Required textbook: Doing Bayesian Data Analysis, 2nd Edition: A Tutorial with R, JAGS, and Stan. Go to the web page, https://sites.google.com/site/doingbayesiandataanalysis/purchase, for a link to purchase the book. The book is also available online through the IU Library.

Instructor: John K. Kruschke, johnkruschke@gmail.com. Office hours by appointment; please do ask.

 

Assistant: Brad Celestin, bcelesti@umail.iu.edu. Office hours to be posted on Canvas.

Discussion: Please discuss the assignments and lectures on Canvas. If you are attending the class but cannot get access to the Canvas page, please email Prof. Kruschke.

Disclaimer: All information in this document is subject to change.
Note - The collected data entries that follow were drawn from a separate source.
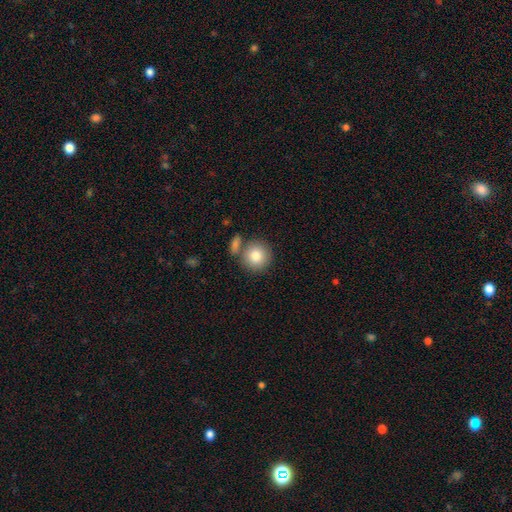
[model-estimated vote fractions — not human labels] Overall: smooth (82%). How rounded: round (91%). Merging: none (68%).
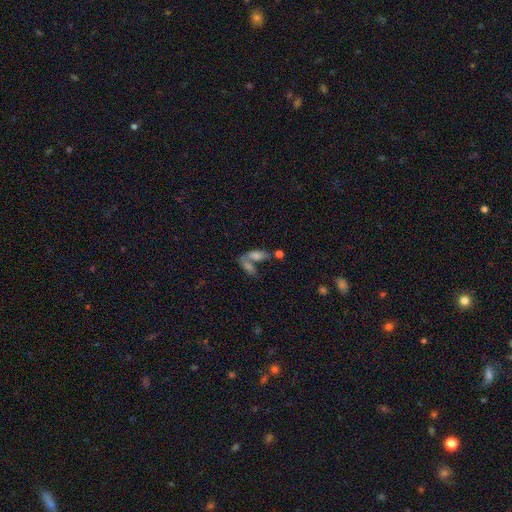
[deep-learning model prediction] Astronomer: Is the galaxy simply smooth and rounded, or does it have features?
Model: smooth — 62%.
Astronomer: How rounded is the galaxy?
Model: in between — 76%.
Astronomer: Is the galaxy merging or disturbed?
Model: merger — 55%.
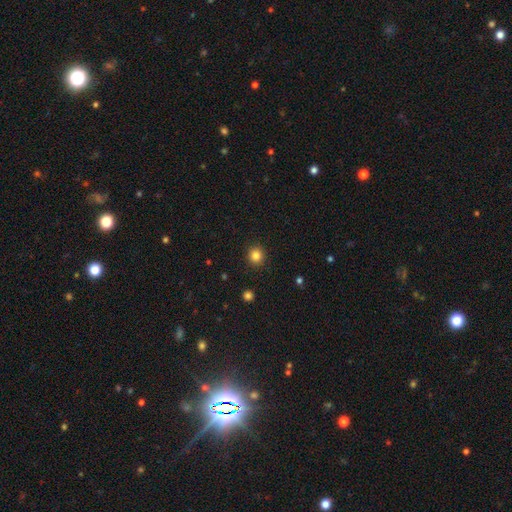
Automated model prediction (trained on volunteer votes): smooth_or_featured: smooth (p=0.83) [alt: star or artifact p=0.12]
how_rounded: round (p=0.92) [alt: in between p=0.07]
merging: none (p=0.92) [alt: minor disturbance p=0.05]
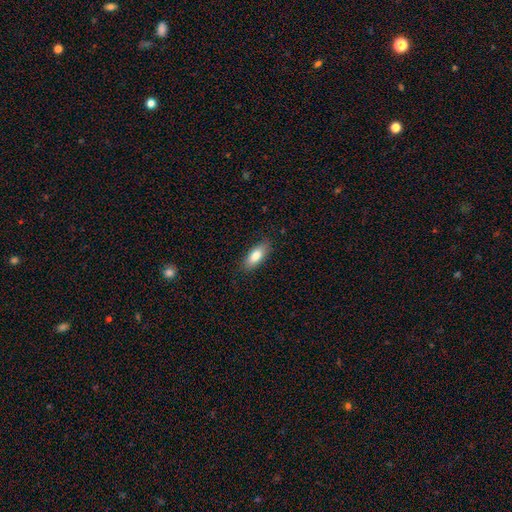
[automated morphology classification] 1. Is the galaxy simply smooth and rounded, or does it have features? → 82% smooth, 11% featured or disk, 6% star or artifact.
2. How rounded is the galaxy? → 80% in between, 18% cigar-shaped, 2% round.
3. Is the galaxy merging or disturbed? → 85% none, 11% minor disturbance, 2% major disturbance, 1% merger.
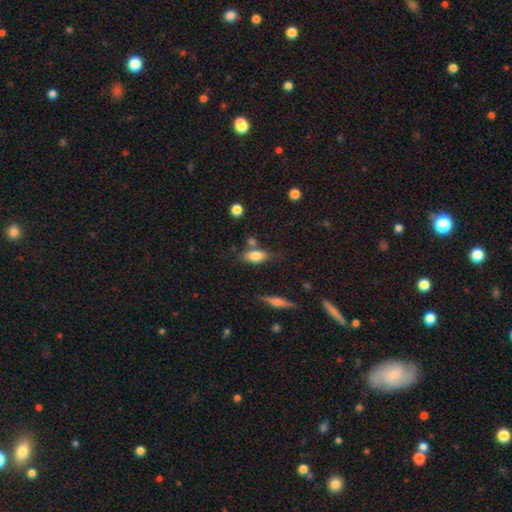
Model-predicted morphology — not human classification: This appears to be a smooth galaxy with no disk features (75%) that is in between round and cigar-shaped (83%). Merging: none (63%).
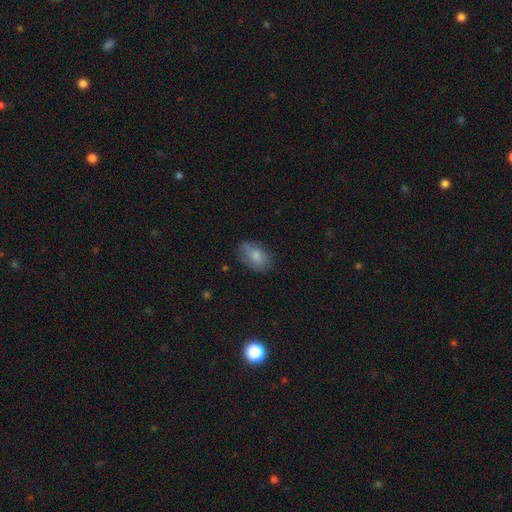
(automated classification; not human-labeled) A smooth galaxy with no disk features (78%) that is in between round and cigar-shaped (88%). Merging: none (71%).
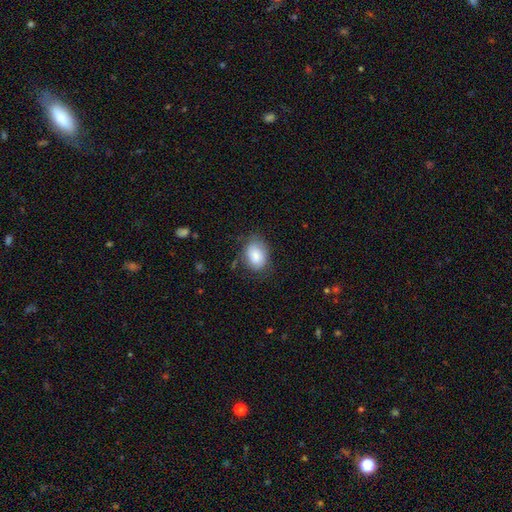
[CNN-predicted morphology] This is clearly a smooth galaxy (83%). How rounded: likely in between (79%). Merging: likely none (69%).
Changes will be announced in class.

 

Schedule of Topics

Exact day of each topic might flex as course progresses.

Week

Day

Chapter and topic

1

Tu

2. Introduction: Credibility, models, and parameters.

Strongly recommended article: “Bayesian data analysis for newcomers” at https://link.springer.com/article/10.3758/s13423-017-1272-1 or https://psyarxiv.com/nqfr5/

1

Th

3. The R programming language. Instructions for installation of software are here: https://sites.google.com/site/doingbayesiandataanalysis/software-installation

2

Tu

4. Probability.

2

Th

5. Bayes’ rule.

3

Tu

6. Inferring a probability via mathematical analysis.

3

Th

7. Markov chain Monte Carlo (MCMC).

4

Tu

8. JAGS.

4

Th

8, continued.

5

Tu

9. Hierarchical models.

5

Th

9, continued.

10. Model comparison.

6

Tu

10, continued.

11. Null hypothesis significance testing (NHST).
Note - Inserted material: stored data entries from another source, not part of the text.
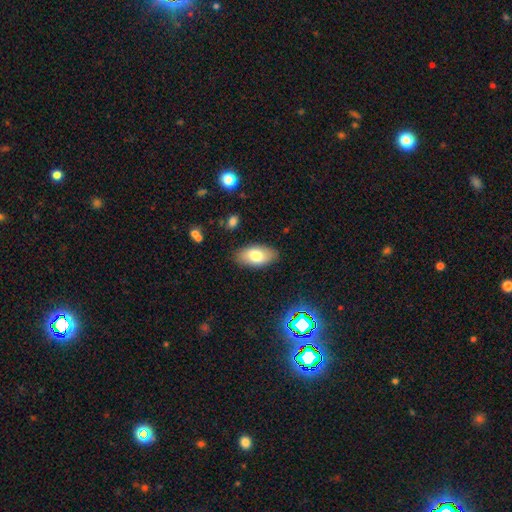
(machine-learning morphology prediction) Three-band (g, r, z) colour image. It shows a smooth galaxy with no disk features (76%) that is in between round and cigar-shaped (94%). Merging: none (86%).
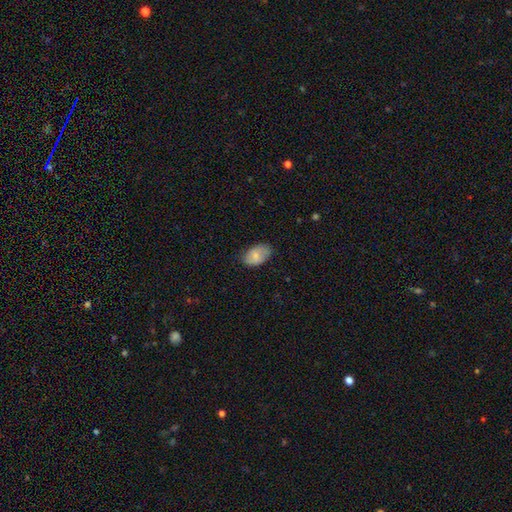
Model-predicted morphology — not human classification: The model was most divided on "merging": none: 76%, minor disturbance: 19%, major disturbance: 4%, merger: 1%. More confident: how rounded — in between (91%); smooth or featured — smooth (77%).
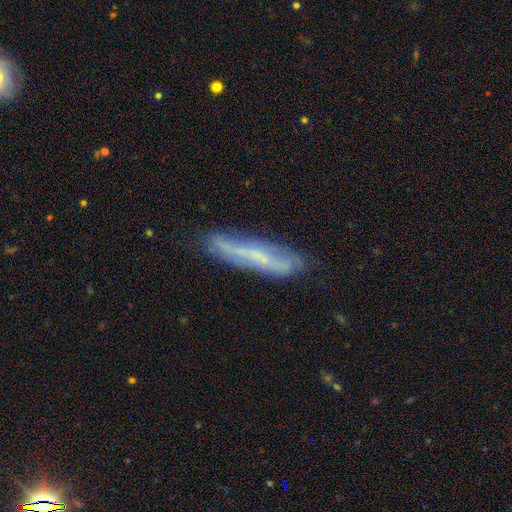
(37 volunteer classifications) smooth-or-featured: featured or disk: 57% | smooth: 35% | star or artifact: 8%
  disk-edge-on: no: 52% | yes: 48%
    bar: no: 55% | strong: 27% | weak: 18%
    has-spiral-arms: yes: 73% | no: 27%
      spiral-winding: tight: 62% | medium: 25% | loose: 12%
      spiral-arm-count: can't tell: 62% | 3: 25% | 2: 12% | 1: 0% | 4: 0% | more than 4: 0%
    bulge-size: small: 45% (tied) | none: 45% (tied) | large: 9% | dominant: 0% | moderate: 0%
  merging: none: 65% | minor disturbance: 29% | major disturbance: 3% | merger: 3%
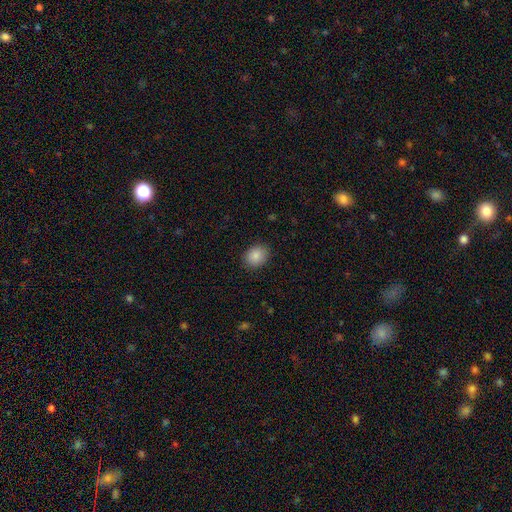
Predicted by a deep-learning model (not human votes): Smooth or featured: smooth — 87% (star or artifact — 8%)
How rounded: in between — 52% (round — 47%)
Merging: none — 88% (minor disturbance — 9%)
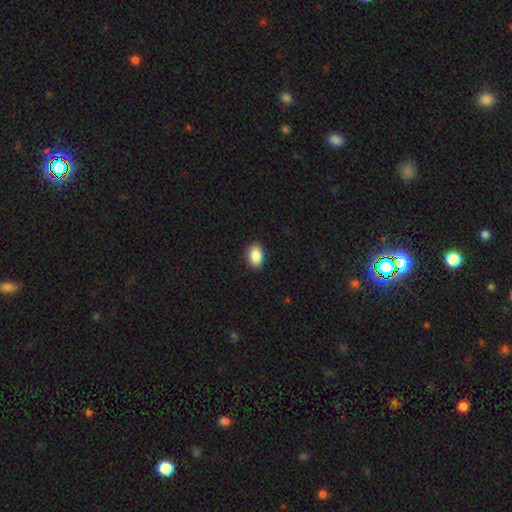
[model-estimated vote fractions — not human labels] smooth-or-featured: smooth: 88% | star or artifact: 7% | featured or disk: 4%
  how-rounded: in between: 87% | round: 12% | cigar-shaped: 1%
  merging: none: 89% | minor disturbance: 8% | major disturbance: 2% | merger: 1%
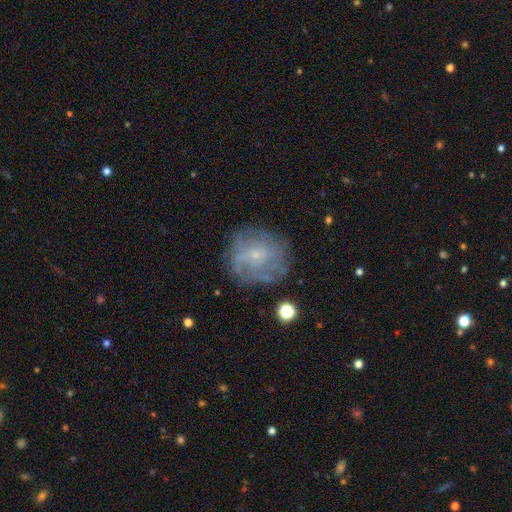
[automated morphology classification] The model was most divided on "smooth or featured": featured or disk: 62%, smooth: 27%, star or artifact: 11%. More confident: edge-on disk — no (97%); bulge size — small (79%); spiral arms — yes (71%); bar — no (70%); merging — none (69%).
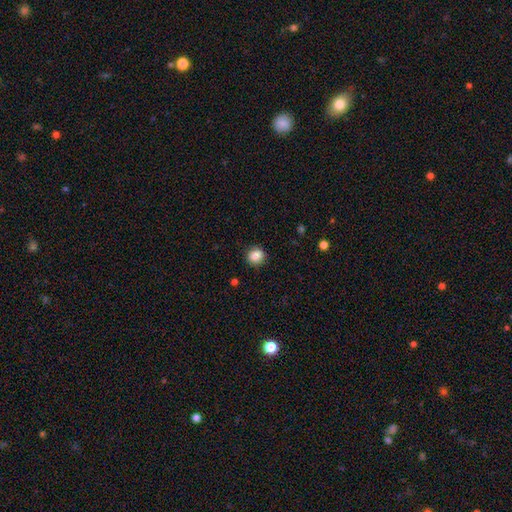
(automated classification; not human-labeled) This appears to be a smooth galaxy with no disk features (87%) that is round (84%). Merging: none (88%).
Strongly recommended article: “The Bayesian New Statistics” at https://link.springer.com/article/10.3758/s13423-016-1221-4 or https://osf.io/ksfyr/

6

Th

11. NHST, continued.

7

Tu

12. Bayesian null assessment.

See also article titled “Bayesian assessment of null values via parameter estimation and model comparison” at http://www.indiana.edu/~kruschke/articles/Kruschke2011PoPScorrected.pdf

7

Th

12, continued.

8

Tu

13. Goals, power, and sample size. See also video at http://www.youtube.com/playlist?list=PL_mlm7M63Y7j641Y7QJG3TfSxeZMGOsQ4.

8

Th

13, continued.

9

Tu

15. The generalized linear model.

16. Metric predicted variable, 1 or 2 group predictor variable.

9

Th

16, continued.

Also power analysis applied to 2 groups. See article titled “Bayesian estimation supersedes the t test” at http://www.indiana.edu/~kruschke/BEST/.

10

Tu

17. Metric predicted variable, metric predictor variable.

10

Th

17, continued.

18. Metric predicted variable, metric predictor variables.
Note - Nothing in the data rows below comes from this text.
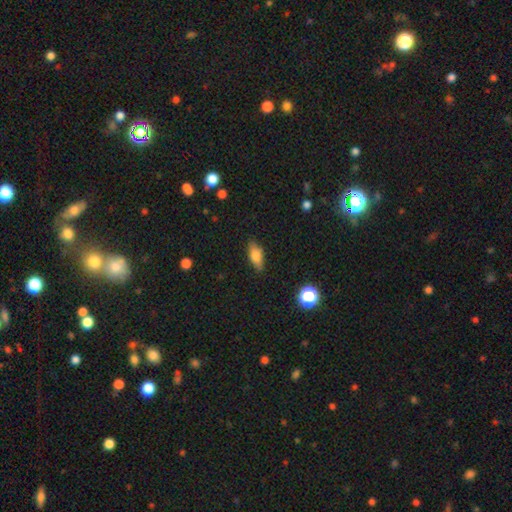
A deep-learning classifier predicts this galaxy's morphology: Smooth or featured?
  - smooth: 72% *
  - featured or disk: 19%
  - star or artifact: 9%
How rounded?
  - in between: 76% *
  - cigar-shaped: 20%
  - round: 5%
Merging?
  - none: 84% *
  - minor disturbance: 12%
  - major disturbance: 2%
  - merger: 1%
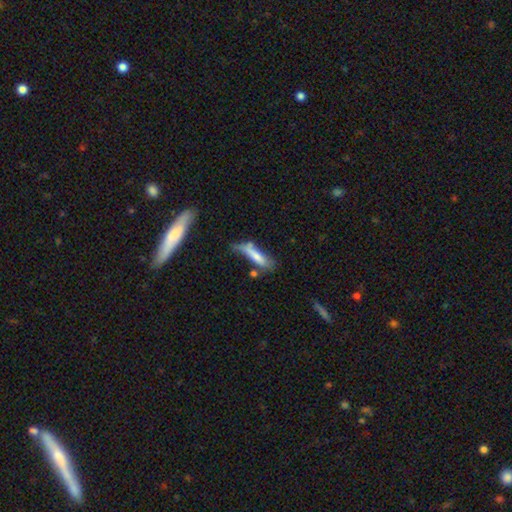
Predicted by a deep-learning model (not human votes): Morphology: type=smooth (68%); roundness=cigar-shaped (75%); merging=none (39%).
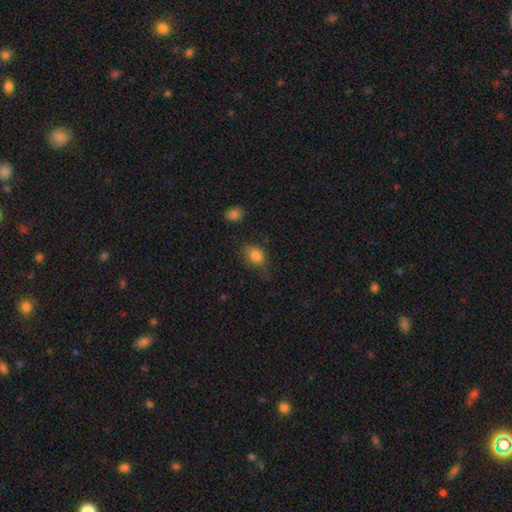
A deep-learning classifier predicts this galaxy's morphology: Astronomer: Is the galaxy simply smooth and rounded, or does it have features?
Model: smooth — 82%.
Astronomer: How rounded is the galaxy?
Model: round — 50% (runner-up: in between, 48%).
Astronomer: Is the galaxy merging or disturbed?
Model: none — 57%.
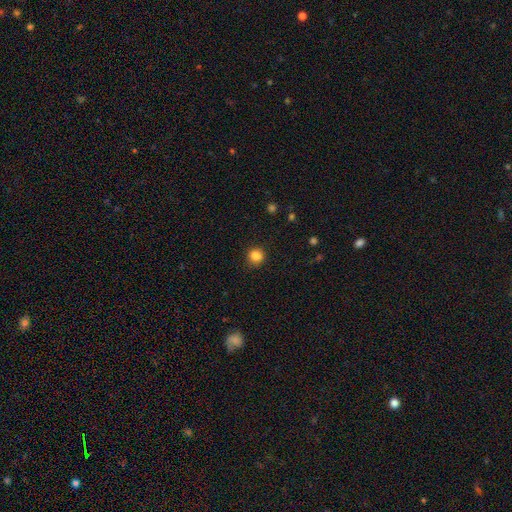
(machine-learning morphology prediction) Overall: smooth (84%). How rounded: round (90%). Merging: none (88%).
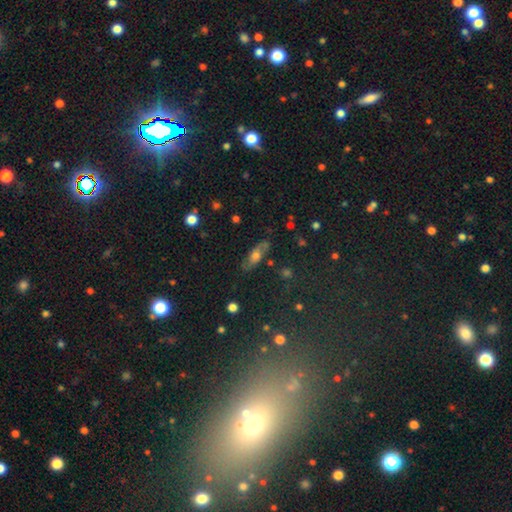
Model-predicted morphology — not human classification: A smooth galaxy with no disk features (46%). Merging: none (78%).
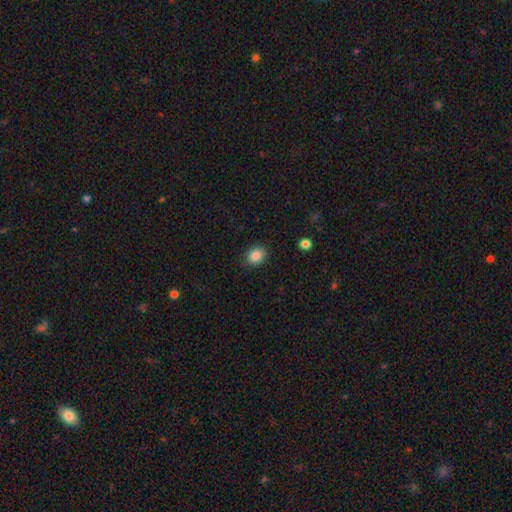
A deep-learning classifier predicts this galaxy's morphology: Q: Smooth or featured?
A: smooth (86%); runner-up: star or artifact (10%)
Q: How rounded?
A: round (63%); runner-up: in between (36%)
Q: Merging?
A: none (88%); runner-up: minor disturbance (9%)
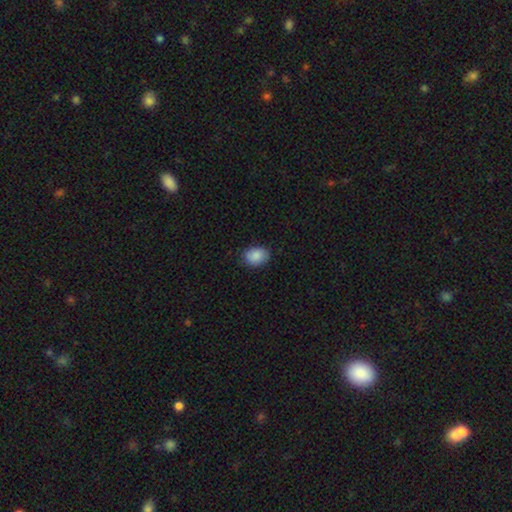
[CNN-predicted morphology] Smooth or featured: smooth — 88% (star or artifact — 7%)
How rounded: in between — 65% (round — 35%)
Merging: none — 84% (minor disturbance — 13%)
See also article titled “The time has come: Bayesian methods for data analysis in the organizational sciences” at http://www.indiana.edu/~kruschke/BMLR/.

11

Tu

18, continued.

11

Th

19. Metric predicted variable, nominal predictor variable.

12

Tu

19, continued.

20. Metric predicted variable, nominal predictor variables.

12

Th

20, continued.

13

Tu

21. Dichotomous predicted variable (logistic regression).

13

Th

22. Nominal predicted variable (softmax regression).

For an applied example of hierarchical conditional logistic regression, see article titled “Ostracism and fines in a public goods game with accidental contributions: The importance of punishment type” at http://journal.sjdm.org/14/14721a/jdm14721a.pdf

14

Tu

22, continued.

14

Th

23. Ordinal predicted variable (ordinal probit regression).

For another example or ordinal regression, see manuscript titled “Moral Foundation Sensitivity and Perceived Humor” at http://papers.ssrn.com/sol3/papers.cfm?abstract_id=2519218

For more about the perils of applying metric models to ordinal data, see this manuscript: https://osf.io/9h3et/ and this blog post: http://doingbayesiandataanalysis.blogspot.com/2017/12/which-movie-is-rated-better-dont-treat.html

15

Tu

23, continued.

15

Th

24. Count predicted variable.

Finals

 

No final exam, but final homework is due during finals’ week at date TBA.